**Description of the task:**
Render all of the data below as a Markdown table with the columns "Row" and "Extracted line," giving each line its own row and leaving out blank lines.
Start of Data extract
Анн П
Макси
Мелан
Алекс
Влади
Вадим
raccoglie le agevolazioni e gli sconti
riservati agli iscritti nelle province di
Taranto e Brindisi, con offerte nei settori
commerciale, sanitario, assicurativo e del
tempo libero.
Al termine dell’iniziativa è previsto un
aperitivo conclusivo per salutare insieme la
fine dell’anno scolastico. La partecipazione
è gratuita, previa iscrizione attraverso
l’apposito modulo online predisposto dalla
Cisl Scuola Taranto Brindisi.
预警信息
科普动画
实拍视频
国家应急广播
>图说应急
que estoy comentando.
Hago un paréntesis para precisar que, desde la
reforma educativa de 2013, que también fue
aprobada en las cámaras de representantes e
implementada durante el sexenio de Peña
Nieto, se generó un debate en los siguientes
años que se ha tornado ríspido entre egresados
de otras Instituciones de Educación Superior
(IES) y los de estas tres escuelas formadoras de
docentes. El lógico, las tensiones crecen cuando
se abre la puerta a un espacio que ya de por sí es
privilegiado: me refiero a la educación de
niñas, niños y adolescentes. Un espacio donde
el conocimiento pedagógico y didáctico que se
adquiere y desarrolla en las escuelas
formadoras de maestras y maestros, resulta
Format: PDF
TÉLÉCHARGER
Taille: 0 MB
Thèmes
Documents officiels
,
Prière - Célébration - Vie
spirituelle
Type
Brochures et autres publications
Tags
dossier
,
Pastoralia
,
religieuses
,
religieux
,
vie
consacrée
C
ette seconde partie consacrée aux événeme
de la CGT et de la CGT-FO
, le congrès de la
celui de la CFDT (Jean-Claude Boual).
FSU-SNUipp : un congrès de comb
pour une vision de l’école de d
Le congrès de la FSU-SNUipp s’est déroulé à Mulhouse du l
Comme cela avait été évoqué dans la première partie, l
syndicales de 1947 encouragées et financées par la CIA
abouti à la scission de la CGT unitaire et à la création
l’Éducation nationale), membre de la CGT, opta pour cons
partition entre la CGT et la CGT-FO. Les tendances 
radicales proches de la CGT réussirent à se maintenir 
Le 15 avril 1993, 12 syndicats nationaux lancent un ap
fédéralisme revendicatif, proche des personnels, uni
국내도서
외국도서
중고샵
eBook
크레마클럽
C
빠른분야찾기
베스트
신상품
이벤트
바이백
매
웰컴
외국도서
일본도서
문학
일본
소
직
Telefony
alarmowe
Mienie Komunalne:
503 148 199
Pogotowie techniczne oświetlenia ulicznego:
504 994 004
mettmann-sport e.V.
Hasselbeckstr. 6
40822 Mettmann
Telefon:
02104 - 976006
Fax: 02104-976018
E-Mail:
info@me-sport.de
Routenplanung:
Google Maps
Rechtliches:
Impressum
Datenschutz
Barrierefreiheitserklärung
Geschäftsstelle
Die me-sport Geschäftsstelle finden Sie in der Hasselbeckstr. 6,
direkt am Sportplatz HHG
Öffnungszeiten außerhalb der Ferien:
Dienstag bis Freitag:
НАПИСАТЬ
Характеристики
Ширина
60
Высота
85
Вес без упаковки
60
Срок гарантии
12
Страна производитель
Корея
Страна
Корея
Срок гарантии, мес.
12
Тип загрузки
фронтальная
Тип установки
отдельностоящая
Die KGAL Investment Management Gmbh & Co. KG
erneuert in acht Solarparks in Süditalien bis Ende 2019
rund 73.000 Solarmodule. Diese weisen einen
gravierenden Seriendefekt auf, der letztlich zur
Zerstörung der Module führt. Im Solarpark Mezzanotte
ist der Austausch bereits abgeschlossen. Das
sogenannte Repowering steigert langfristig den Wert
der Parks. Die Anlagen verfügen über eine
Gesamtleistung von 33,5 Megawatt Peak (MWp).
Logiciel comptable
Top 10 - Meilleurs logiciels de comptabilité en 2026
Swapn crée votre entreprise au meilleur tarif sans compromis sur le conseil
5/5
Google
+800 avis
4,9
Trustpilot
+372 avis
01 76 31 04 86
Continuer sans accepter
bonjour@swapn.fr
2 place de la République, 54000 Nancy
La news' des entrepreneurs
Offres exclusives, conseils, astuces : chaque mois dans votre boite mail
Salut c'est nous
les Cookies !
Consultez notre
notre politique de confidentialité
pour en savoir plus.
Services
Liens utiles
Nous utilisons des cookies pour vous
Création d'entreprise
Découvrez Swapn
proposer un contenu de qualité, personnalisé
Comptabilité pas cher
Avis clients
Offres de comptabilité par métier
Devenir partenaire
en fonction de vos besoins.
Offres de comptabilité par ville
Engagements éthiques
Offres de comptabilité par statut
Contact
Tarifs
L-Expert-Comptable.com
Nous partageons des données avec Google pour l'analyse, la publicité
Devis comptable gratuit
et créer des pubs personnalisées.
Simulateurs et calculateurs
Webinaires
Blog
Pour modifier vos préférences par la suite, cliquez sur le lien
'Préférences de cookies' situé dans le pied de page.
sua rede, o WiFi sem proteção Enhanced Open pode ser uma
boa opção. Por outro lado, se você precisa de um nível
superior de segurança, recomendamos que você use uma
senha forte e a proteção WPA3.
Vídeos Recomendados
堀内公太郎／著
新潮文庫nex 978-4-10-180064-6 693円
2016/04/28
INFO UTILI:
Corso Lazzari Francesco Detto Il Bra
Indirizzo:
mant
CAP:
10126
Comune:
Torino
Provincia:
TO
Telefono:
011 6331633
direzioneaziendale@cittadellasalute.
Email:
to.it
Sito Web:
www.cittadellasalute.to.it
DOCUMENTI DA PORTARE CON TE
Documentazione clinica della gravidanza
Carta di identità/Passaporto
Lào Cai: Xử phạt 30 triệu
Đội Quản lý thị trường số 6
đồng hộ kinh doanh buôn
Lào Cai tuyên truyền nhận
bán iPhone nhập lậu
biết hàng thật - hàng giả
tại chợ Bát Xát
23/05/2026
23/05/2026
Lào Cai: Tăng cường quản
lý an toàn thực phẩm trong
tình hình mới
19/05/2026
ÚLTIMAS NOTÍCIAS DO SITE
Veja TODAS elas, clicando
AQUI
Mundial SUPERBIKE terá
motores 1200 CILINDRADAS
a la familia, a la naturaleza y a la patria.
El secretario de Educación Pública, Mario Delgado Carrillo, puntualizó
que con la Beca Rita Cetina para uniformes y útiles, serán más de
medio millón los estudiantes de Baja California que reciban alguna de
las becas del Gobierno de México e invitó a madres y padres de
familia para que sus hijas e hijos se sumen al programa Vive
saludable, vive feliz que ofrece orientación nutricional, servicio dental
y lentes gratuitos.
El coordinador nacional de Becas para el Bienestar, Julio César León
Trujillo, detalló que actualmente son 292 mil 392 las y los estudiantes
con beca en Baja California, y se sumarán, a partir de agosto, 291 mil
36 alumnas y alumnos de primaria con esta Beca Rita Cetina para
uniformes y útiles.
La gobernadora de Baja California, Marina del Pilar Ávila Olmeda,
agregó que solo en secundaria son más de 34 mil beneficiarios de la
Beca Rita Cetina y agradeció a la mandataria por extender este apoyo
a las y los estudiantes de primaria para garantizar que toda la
End of Data extract
**Response area:**
| Row | Extracted line |
|---|---|
| 1 | Анн П |
| 2 | Макси |
| 3 | Мелан |
| 4 | Алекс |
| 5 | Влади |
| 6 | Вадим |
| 7 | raccoglie le agevolazioni e gli sconti |
| 8 | riservati agli iscritti nelle province di |
| 9 | Taranto e Brindisi, con offerte nei settori |
| 10 | commerciale, sanitario, assicurativo e del |
| 11 | tempo libero. |
| 12 | Al termine dell’iniziativa è previsto un |
| 13 | aperitivo conclusivo per salutare insieme la |
| 14 | fine dell’anno scolastico. La partecipazione |
| 15 | è gratuita, previa iscrizione attraverso |
| 16 | l’apposito modulo online predisposto dalla |
| 17 | Cisl Scuola Taranto Brindisi. |
| 18 | 预警信息 |
| 19 | 科普动画 |
| 20 | 实拍视频 |
| 21 | 国家应急广播 |
| 22 | >图说应急 |
| 23 | que estoy comentando. |
| 24 | Hago un paréntesis para precisar que, desde la |
| 25 | reforma educativa de 2013, que también fue |
| 26 | aprobada en las cámaras de representantes e |
| 27 | implementada durante el sexenio de Peña |
| 28 | Nieto, se generó un debate en los siguientes |
| 29 | años que se ha tornado ríspido entre egresados |
| 30 | de otras Instituciones de Educación Superior |
| 31 | (IES) y los de estas tres escuelas formadoras de |
| 32 | docentes. El lógico, las tensiones crecen cuando |
| 33 | se abre la puerta a un espacio que ya de por sí es |
| 34 | privilegiado: me refiero a la educación de |
| 35 | niñas, niños y adolescentes. Un espacio donde |
| 36 | el conocimiento pedagógico y didáctico que se |
| 37 | adquiere y desarrolla en las escuelas |
| 38 | formadoras de maestras y maestros, resulta |
| 39 | Format: PDF |
| 40 | TÉLÉCHARGER |
| 41 | Taille: 0 MB |
| 42 | Thèmes |
| 43 | Documents officiels |
| 44 | , |
| 45 | Prière - Célébration - Vie |
| 46 | spirituelle |
| 47 | Type |
| 48 | Brochures et autres publications |
| 49 | Tags |
| 50 | dossier |
| 51 | , |
| 52 | Pastoralia |
| 53 | , |
| 54 | religieuses |
| 55 | , |
| 56 | religieux |
| 57 | , |
| 58 | vie |
| 59 | consacrée |
| 60 | C |
| 61 | ette seconde partie consacrée aux événeme |
| 62 | de la CGT et de la CGT-FO |
| 63 | , le congrès de la |
| 64 | celui de la CFDT (Jean-Claude Boual). |
| 65 | FSU-SNUipp : un congrès de comb |
| 66 | pour une vision de l’école de d |
| 67 | Le congrès de la FSU-SNUipp s’est déroulé à Mulhouse du l |
| 68 | Comme cela avait été évoqué dans la première partie, l |
| 69 | syndicales de 1947 encouragées et financées par la CIA |
| 70 | abouti à la scission de la CGT unitaire et à la création |
| 71 | l’Éducation nationale), membre de la CGT, opta pour cons |
| 72 | partition entre la CGT et la CGT-FO. Les tendances  |
| 73 | radicales proches de la CGT réussirent à se maintenir  |
| 74 | Le 15 avril 1993, 12 syndicats nationaux lancent un ap |
| 75 | fédéralisme revendicatif, proche des personnels, uni |
| 76 | 국내도서 |
| 77 | 외국도서 |
| 78 | 중고샵 |
| 79 | eBook |
| 80 | 크레마클럽 |
| 81 | C |
| 82 | 빠른분야찾기 |
| 83 | 베스트 |
| 84 | 신상품 |
| 85 | 이벤트 |
| 86 | 바이백 |
| 87 | 매 |
| 88 | 웰컴 |
| 89 | 외국도서 |
| 90 | 일본도서 |
| 91 | 문학 |
| 92 | 일본 |
| 93 | 소 |
| 94 | 직 |
| 95 | Telefony |
| 96 | alarmowe |
| 97 | Mienie Komunalne: |
| 98 | 503 148 199 |
| 99 | Pogotowie techniczne oświetlenia ulicznego: |
| 100 | 504 994 004 |
| 101 | mettmann-sport e.V. |
| 102 | Hasselbeckstr. 6 |
| 103 | 40822 Mettmann |
| 104 | Telefon: |
| 105 | 02104 - 976006 |
| 106 | Fax: 02104-976018 |
| 107 | E-Mail: |
| 108 | info@me-sport.de |
| 109 | Routenplanung: |
| 110 | Google Maps |
| 111 | Rechtliches: |
| 112 | Impressum |
| 113 | Datenschutz |
| 114 | Barrierefreiheitserklärung |
| 115 | Geschäftsstelle |
| 116 | Die me-sport Geschäftsstelle finden Sie in der Hasselbeckstr. 6, |
| 117 | direkt am Sportplatz HHG |
| 118 | Öffnungszeiten außerhalb der Ferien: |
| 119 | Dienstag bis Freitag: |
| 120 | НАПИСАТЬ |
| 121 | Характеристики |
| 122 | Ширина |
| 123 | 60 |
| 124 | Высота |
| 125 | 85 |
| 126 | Вес без упаковки |
| 127 | 60 |
| 128 | Срок гарантии |
| 129 | 12 |
| 130 | Страна производитель |
| 131 | Корея |
| 132 | Страна |
| 133 | Корея |
| 134 | Срок гарантии, мес. |
| 135 | 12 |
| 136 | Тип загрузки |
| 137 | фронтальная |
| 138 | Тип установки |
| 139 | отдельностоящая |
| 140 | Die KGAL Investment Management Gmbh & Co. KG |
| 141 | erneuert in acht Solarparks in Süditalien bis Ende 2019 |
| 142 | rund 73.000 Solarmodule. Diese weisen einen |
| 143 | gravierenden Seriendefekt auf, der letztlich zur |
| 144 | Zerstörung der Module führt. Im Solarpark Mezzanotte |
| 145 | ist der Austausch bereits abgeschlossen. Das |
| 146 | sogenannte Repowering steigert langfristig den Wert |
| 147 | der Parks. Die Anlagen verfügen über eine |
| 148 | Gesamtleistung von 33,5 Megawatt Peak (MWp). |
| 149 | Logiciel comptable |
| 150 | Top 10 - Meilleurs logiciels de comptabilité en 2026 |
| 151 | Swapn crée votre entreprise au meilleur tarif sans compromis sur le conseil |
| 152 | 5/5 |
| 153 | Google |
| 154 | +800 avis |
| 155 | 4,9 |
| 156 | Trustpilot |
| 157 | +372 avis |
| 158 | 01 76 31 04 86 |
| 159 | Continuer sans accepter |
| 160 | bonjour@swapn.fr |
| 161 | 2 place de la République, 54000 Nancy |
| 162 | La news' des entrepreneurs |
| 163 | Offres exclusives, conseils, astuces : chaque mois dans votre boite mail |
| 164 | Salut c'est nous |
| 165 | les Cookies ! |
| 166 | Consultez notre |
| 167 | notre politique de confidentialité |
| 168 | pour en savoir plus. |
| 169 | Services |
| 170 | Liens utiles |
| 171 | Nous utilisons des cookies pour vous |
| 172 | Création d'entreprise |
| 173 | Découvrez Swapn |
| 174 | proposer un contenu de qualité, personnalisé |
| 175 | Comptabilité pas cher |
| 176 | Avis clients |
| 177 | Offres de comptabilité par métier |
| 178 | Devenir partenaire |
| 179 | en fonction de vos besoins. |
| 180 | Offres de comptabilité par ville |
| 181 | Engagements éthiques |
| 182 | Offres de comptabilité par statut |
| 183 | Contact |
| 184 | Tarifs |
| 185 | L-Expert-Comptable.com |
| 186 | Nous partageons des données avec Google pour l'analyse, la publicité |
| 187 | Devis comptable gratuit |
| 188 | et créer des pubs personnalisées. |
| 189 | Simulateurs et calculateurs |
| 190 | Webinaires |
| 191 | Blog |
| 192 | Pour modifier vos préférences par la suite, cliquez sur le lien |
| 193 | 'Préférences de cookies' situé dans le pied de page. |
| 194 | sua rede, o WiFi sem proteção Enhanced Open pode ser uma |
| 195 | boa opção. Por outro lado, se você precisa de um nível |
| 196 | superior de segurança, recomendamos que você use uma |
| 197 | senha forte e a proteção WPA3. |
| 198 | Vídeos Recomendados |
| 199 | 堀内公太郎／著 |
| 200 | 新潮文庫nex 978-4-10-180064-6 693円 |
| 201 | 2016/04/28 |
| 202 | INFO UTILI: |
| 203 | Corso Lazzari Francesco Detto Il Bra |
| 204 | Indirizzo: |
| 205 | mant |
| 206 | CAP: |
| 207 | 10126 |
| 208 | Comune: |
| 209 | Torino |
| 210 | Provincia: |
| 211 | TO |
| 212 | Telefono: |
| 213 | 011 6331633 |
| 214 | direzioneaziendale@cittadellasalute. |
| 215 | Email: |
| 216 | to.it |
| 217 | Sito Web: |
| 218 | www.cittadellasalute.to.it |
| 219 | DOCUMENTI DA PORTARE CON TE |
| 220 | Documentazione clinica della gravidanza |
| 221 | Carta di identità/Passaporto |
| 222 | Lào Cai: Xử phạt 30 triệu |
| 223 | Đội Quản lý thị trường số 6 |
| 224 | đồng hộ kinh doanh buôn |
| 225 | Lào Cai tuyên truyền nhận |
| 226 | bán iPhone nhập lậu |
| 227 | biết hàng thật - hàng giả |
| 228 | tại chợ Bát Xát |
| 229 | 23/05/2026 |
| 230 | 23/05/2026 |
| 231 | Lào Cai: Tăng cường quản |
| 232 | lý an toàn thực phẩm trong |
| 233 | tình hình mới |
| 234 | 19/05/2026 |
| 235 | ÚLTIMAS NOTÍCIAS DO SITE |
| 236 | Veja TODAS elas, clicando |
| 237 | AQUI |
| 238 | Mundial SUPERBIKE terá |
| 239 | motores 1200 CILINDRADAS |
| 240 | a la familia, a la naturaleza y a la patria. |
| 241 | El secretario de Educación Pública, Mario Delgado Carrillo, puntualizó |
| 242 | que con la Beca Rita Cetina para uniformes y útiles, serán más de |
| 243 | medio millón los estudiantes de Baja California que reciban alguna de |
| 244 | las becas del Gobierno de México e invitó a madres y padres de |
| 245 | familia para que sus hijas e hijos se sumen al programa Vive |
| 246 | saludable, vive feliz que ofrece orientación nutricional, servicio dental |
| 247 | y lentes gratuitos. |
| 248 | El coordinador nacional de Becas para el Bienestar, Julio César León |
| 249 | Trujillo, detalló que actualmente son 292 mil 392 las y los estudiantes |
| 250 | con beca en Baja California, y se sumarán, a partir de agosto, 291 mil |
| 251 | 36 alumnas y alumnos de primaria con esta Beca Rita Cetina para |
| 252 | uniformes y útiles. |
| 253 | La gobernadora de Baja California, Marina del Pilar Ávila Olmeda, |
| 254 | agregó que solo en secundaria son más de 34 mil beneficiarios de la |
| 255 | Beca Rita Cetina y agradeció a la mandataria por extender este apoyo |
| 256 | a las y los estudiantes de primaria para garantizar que toda la |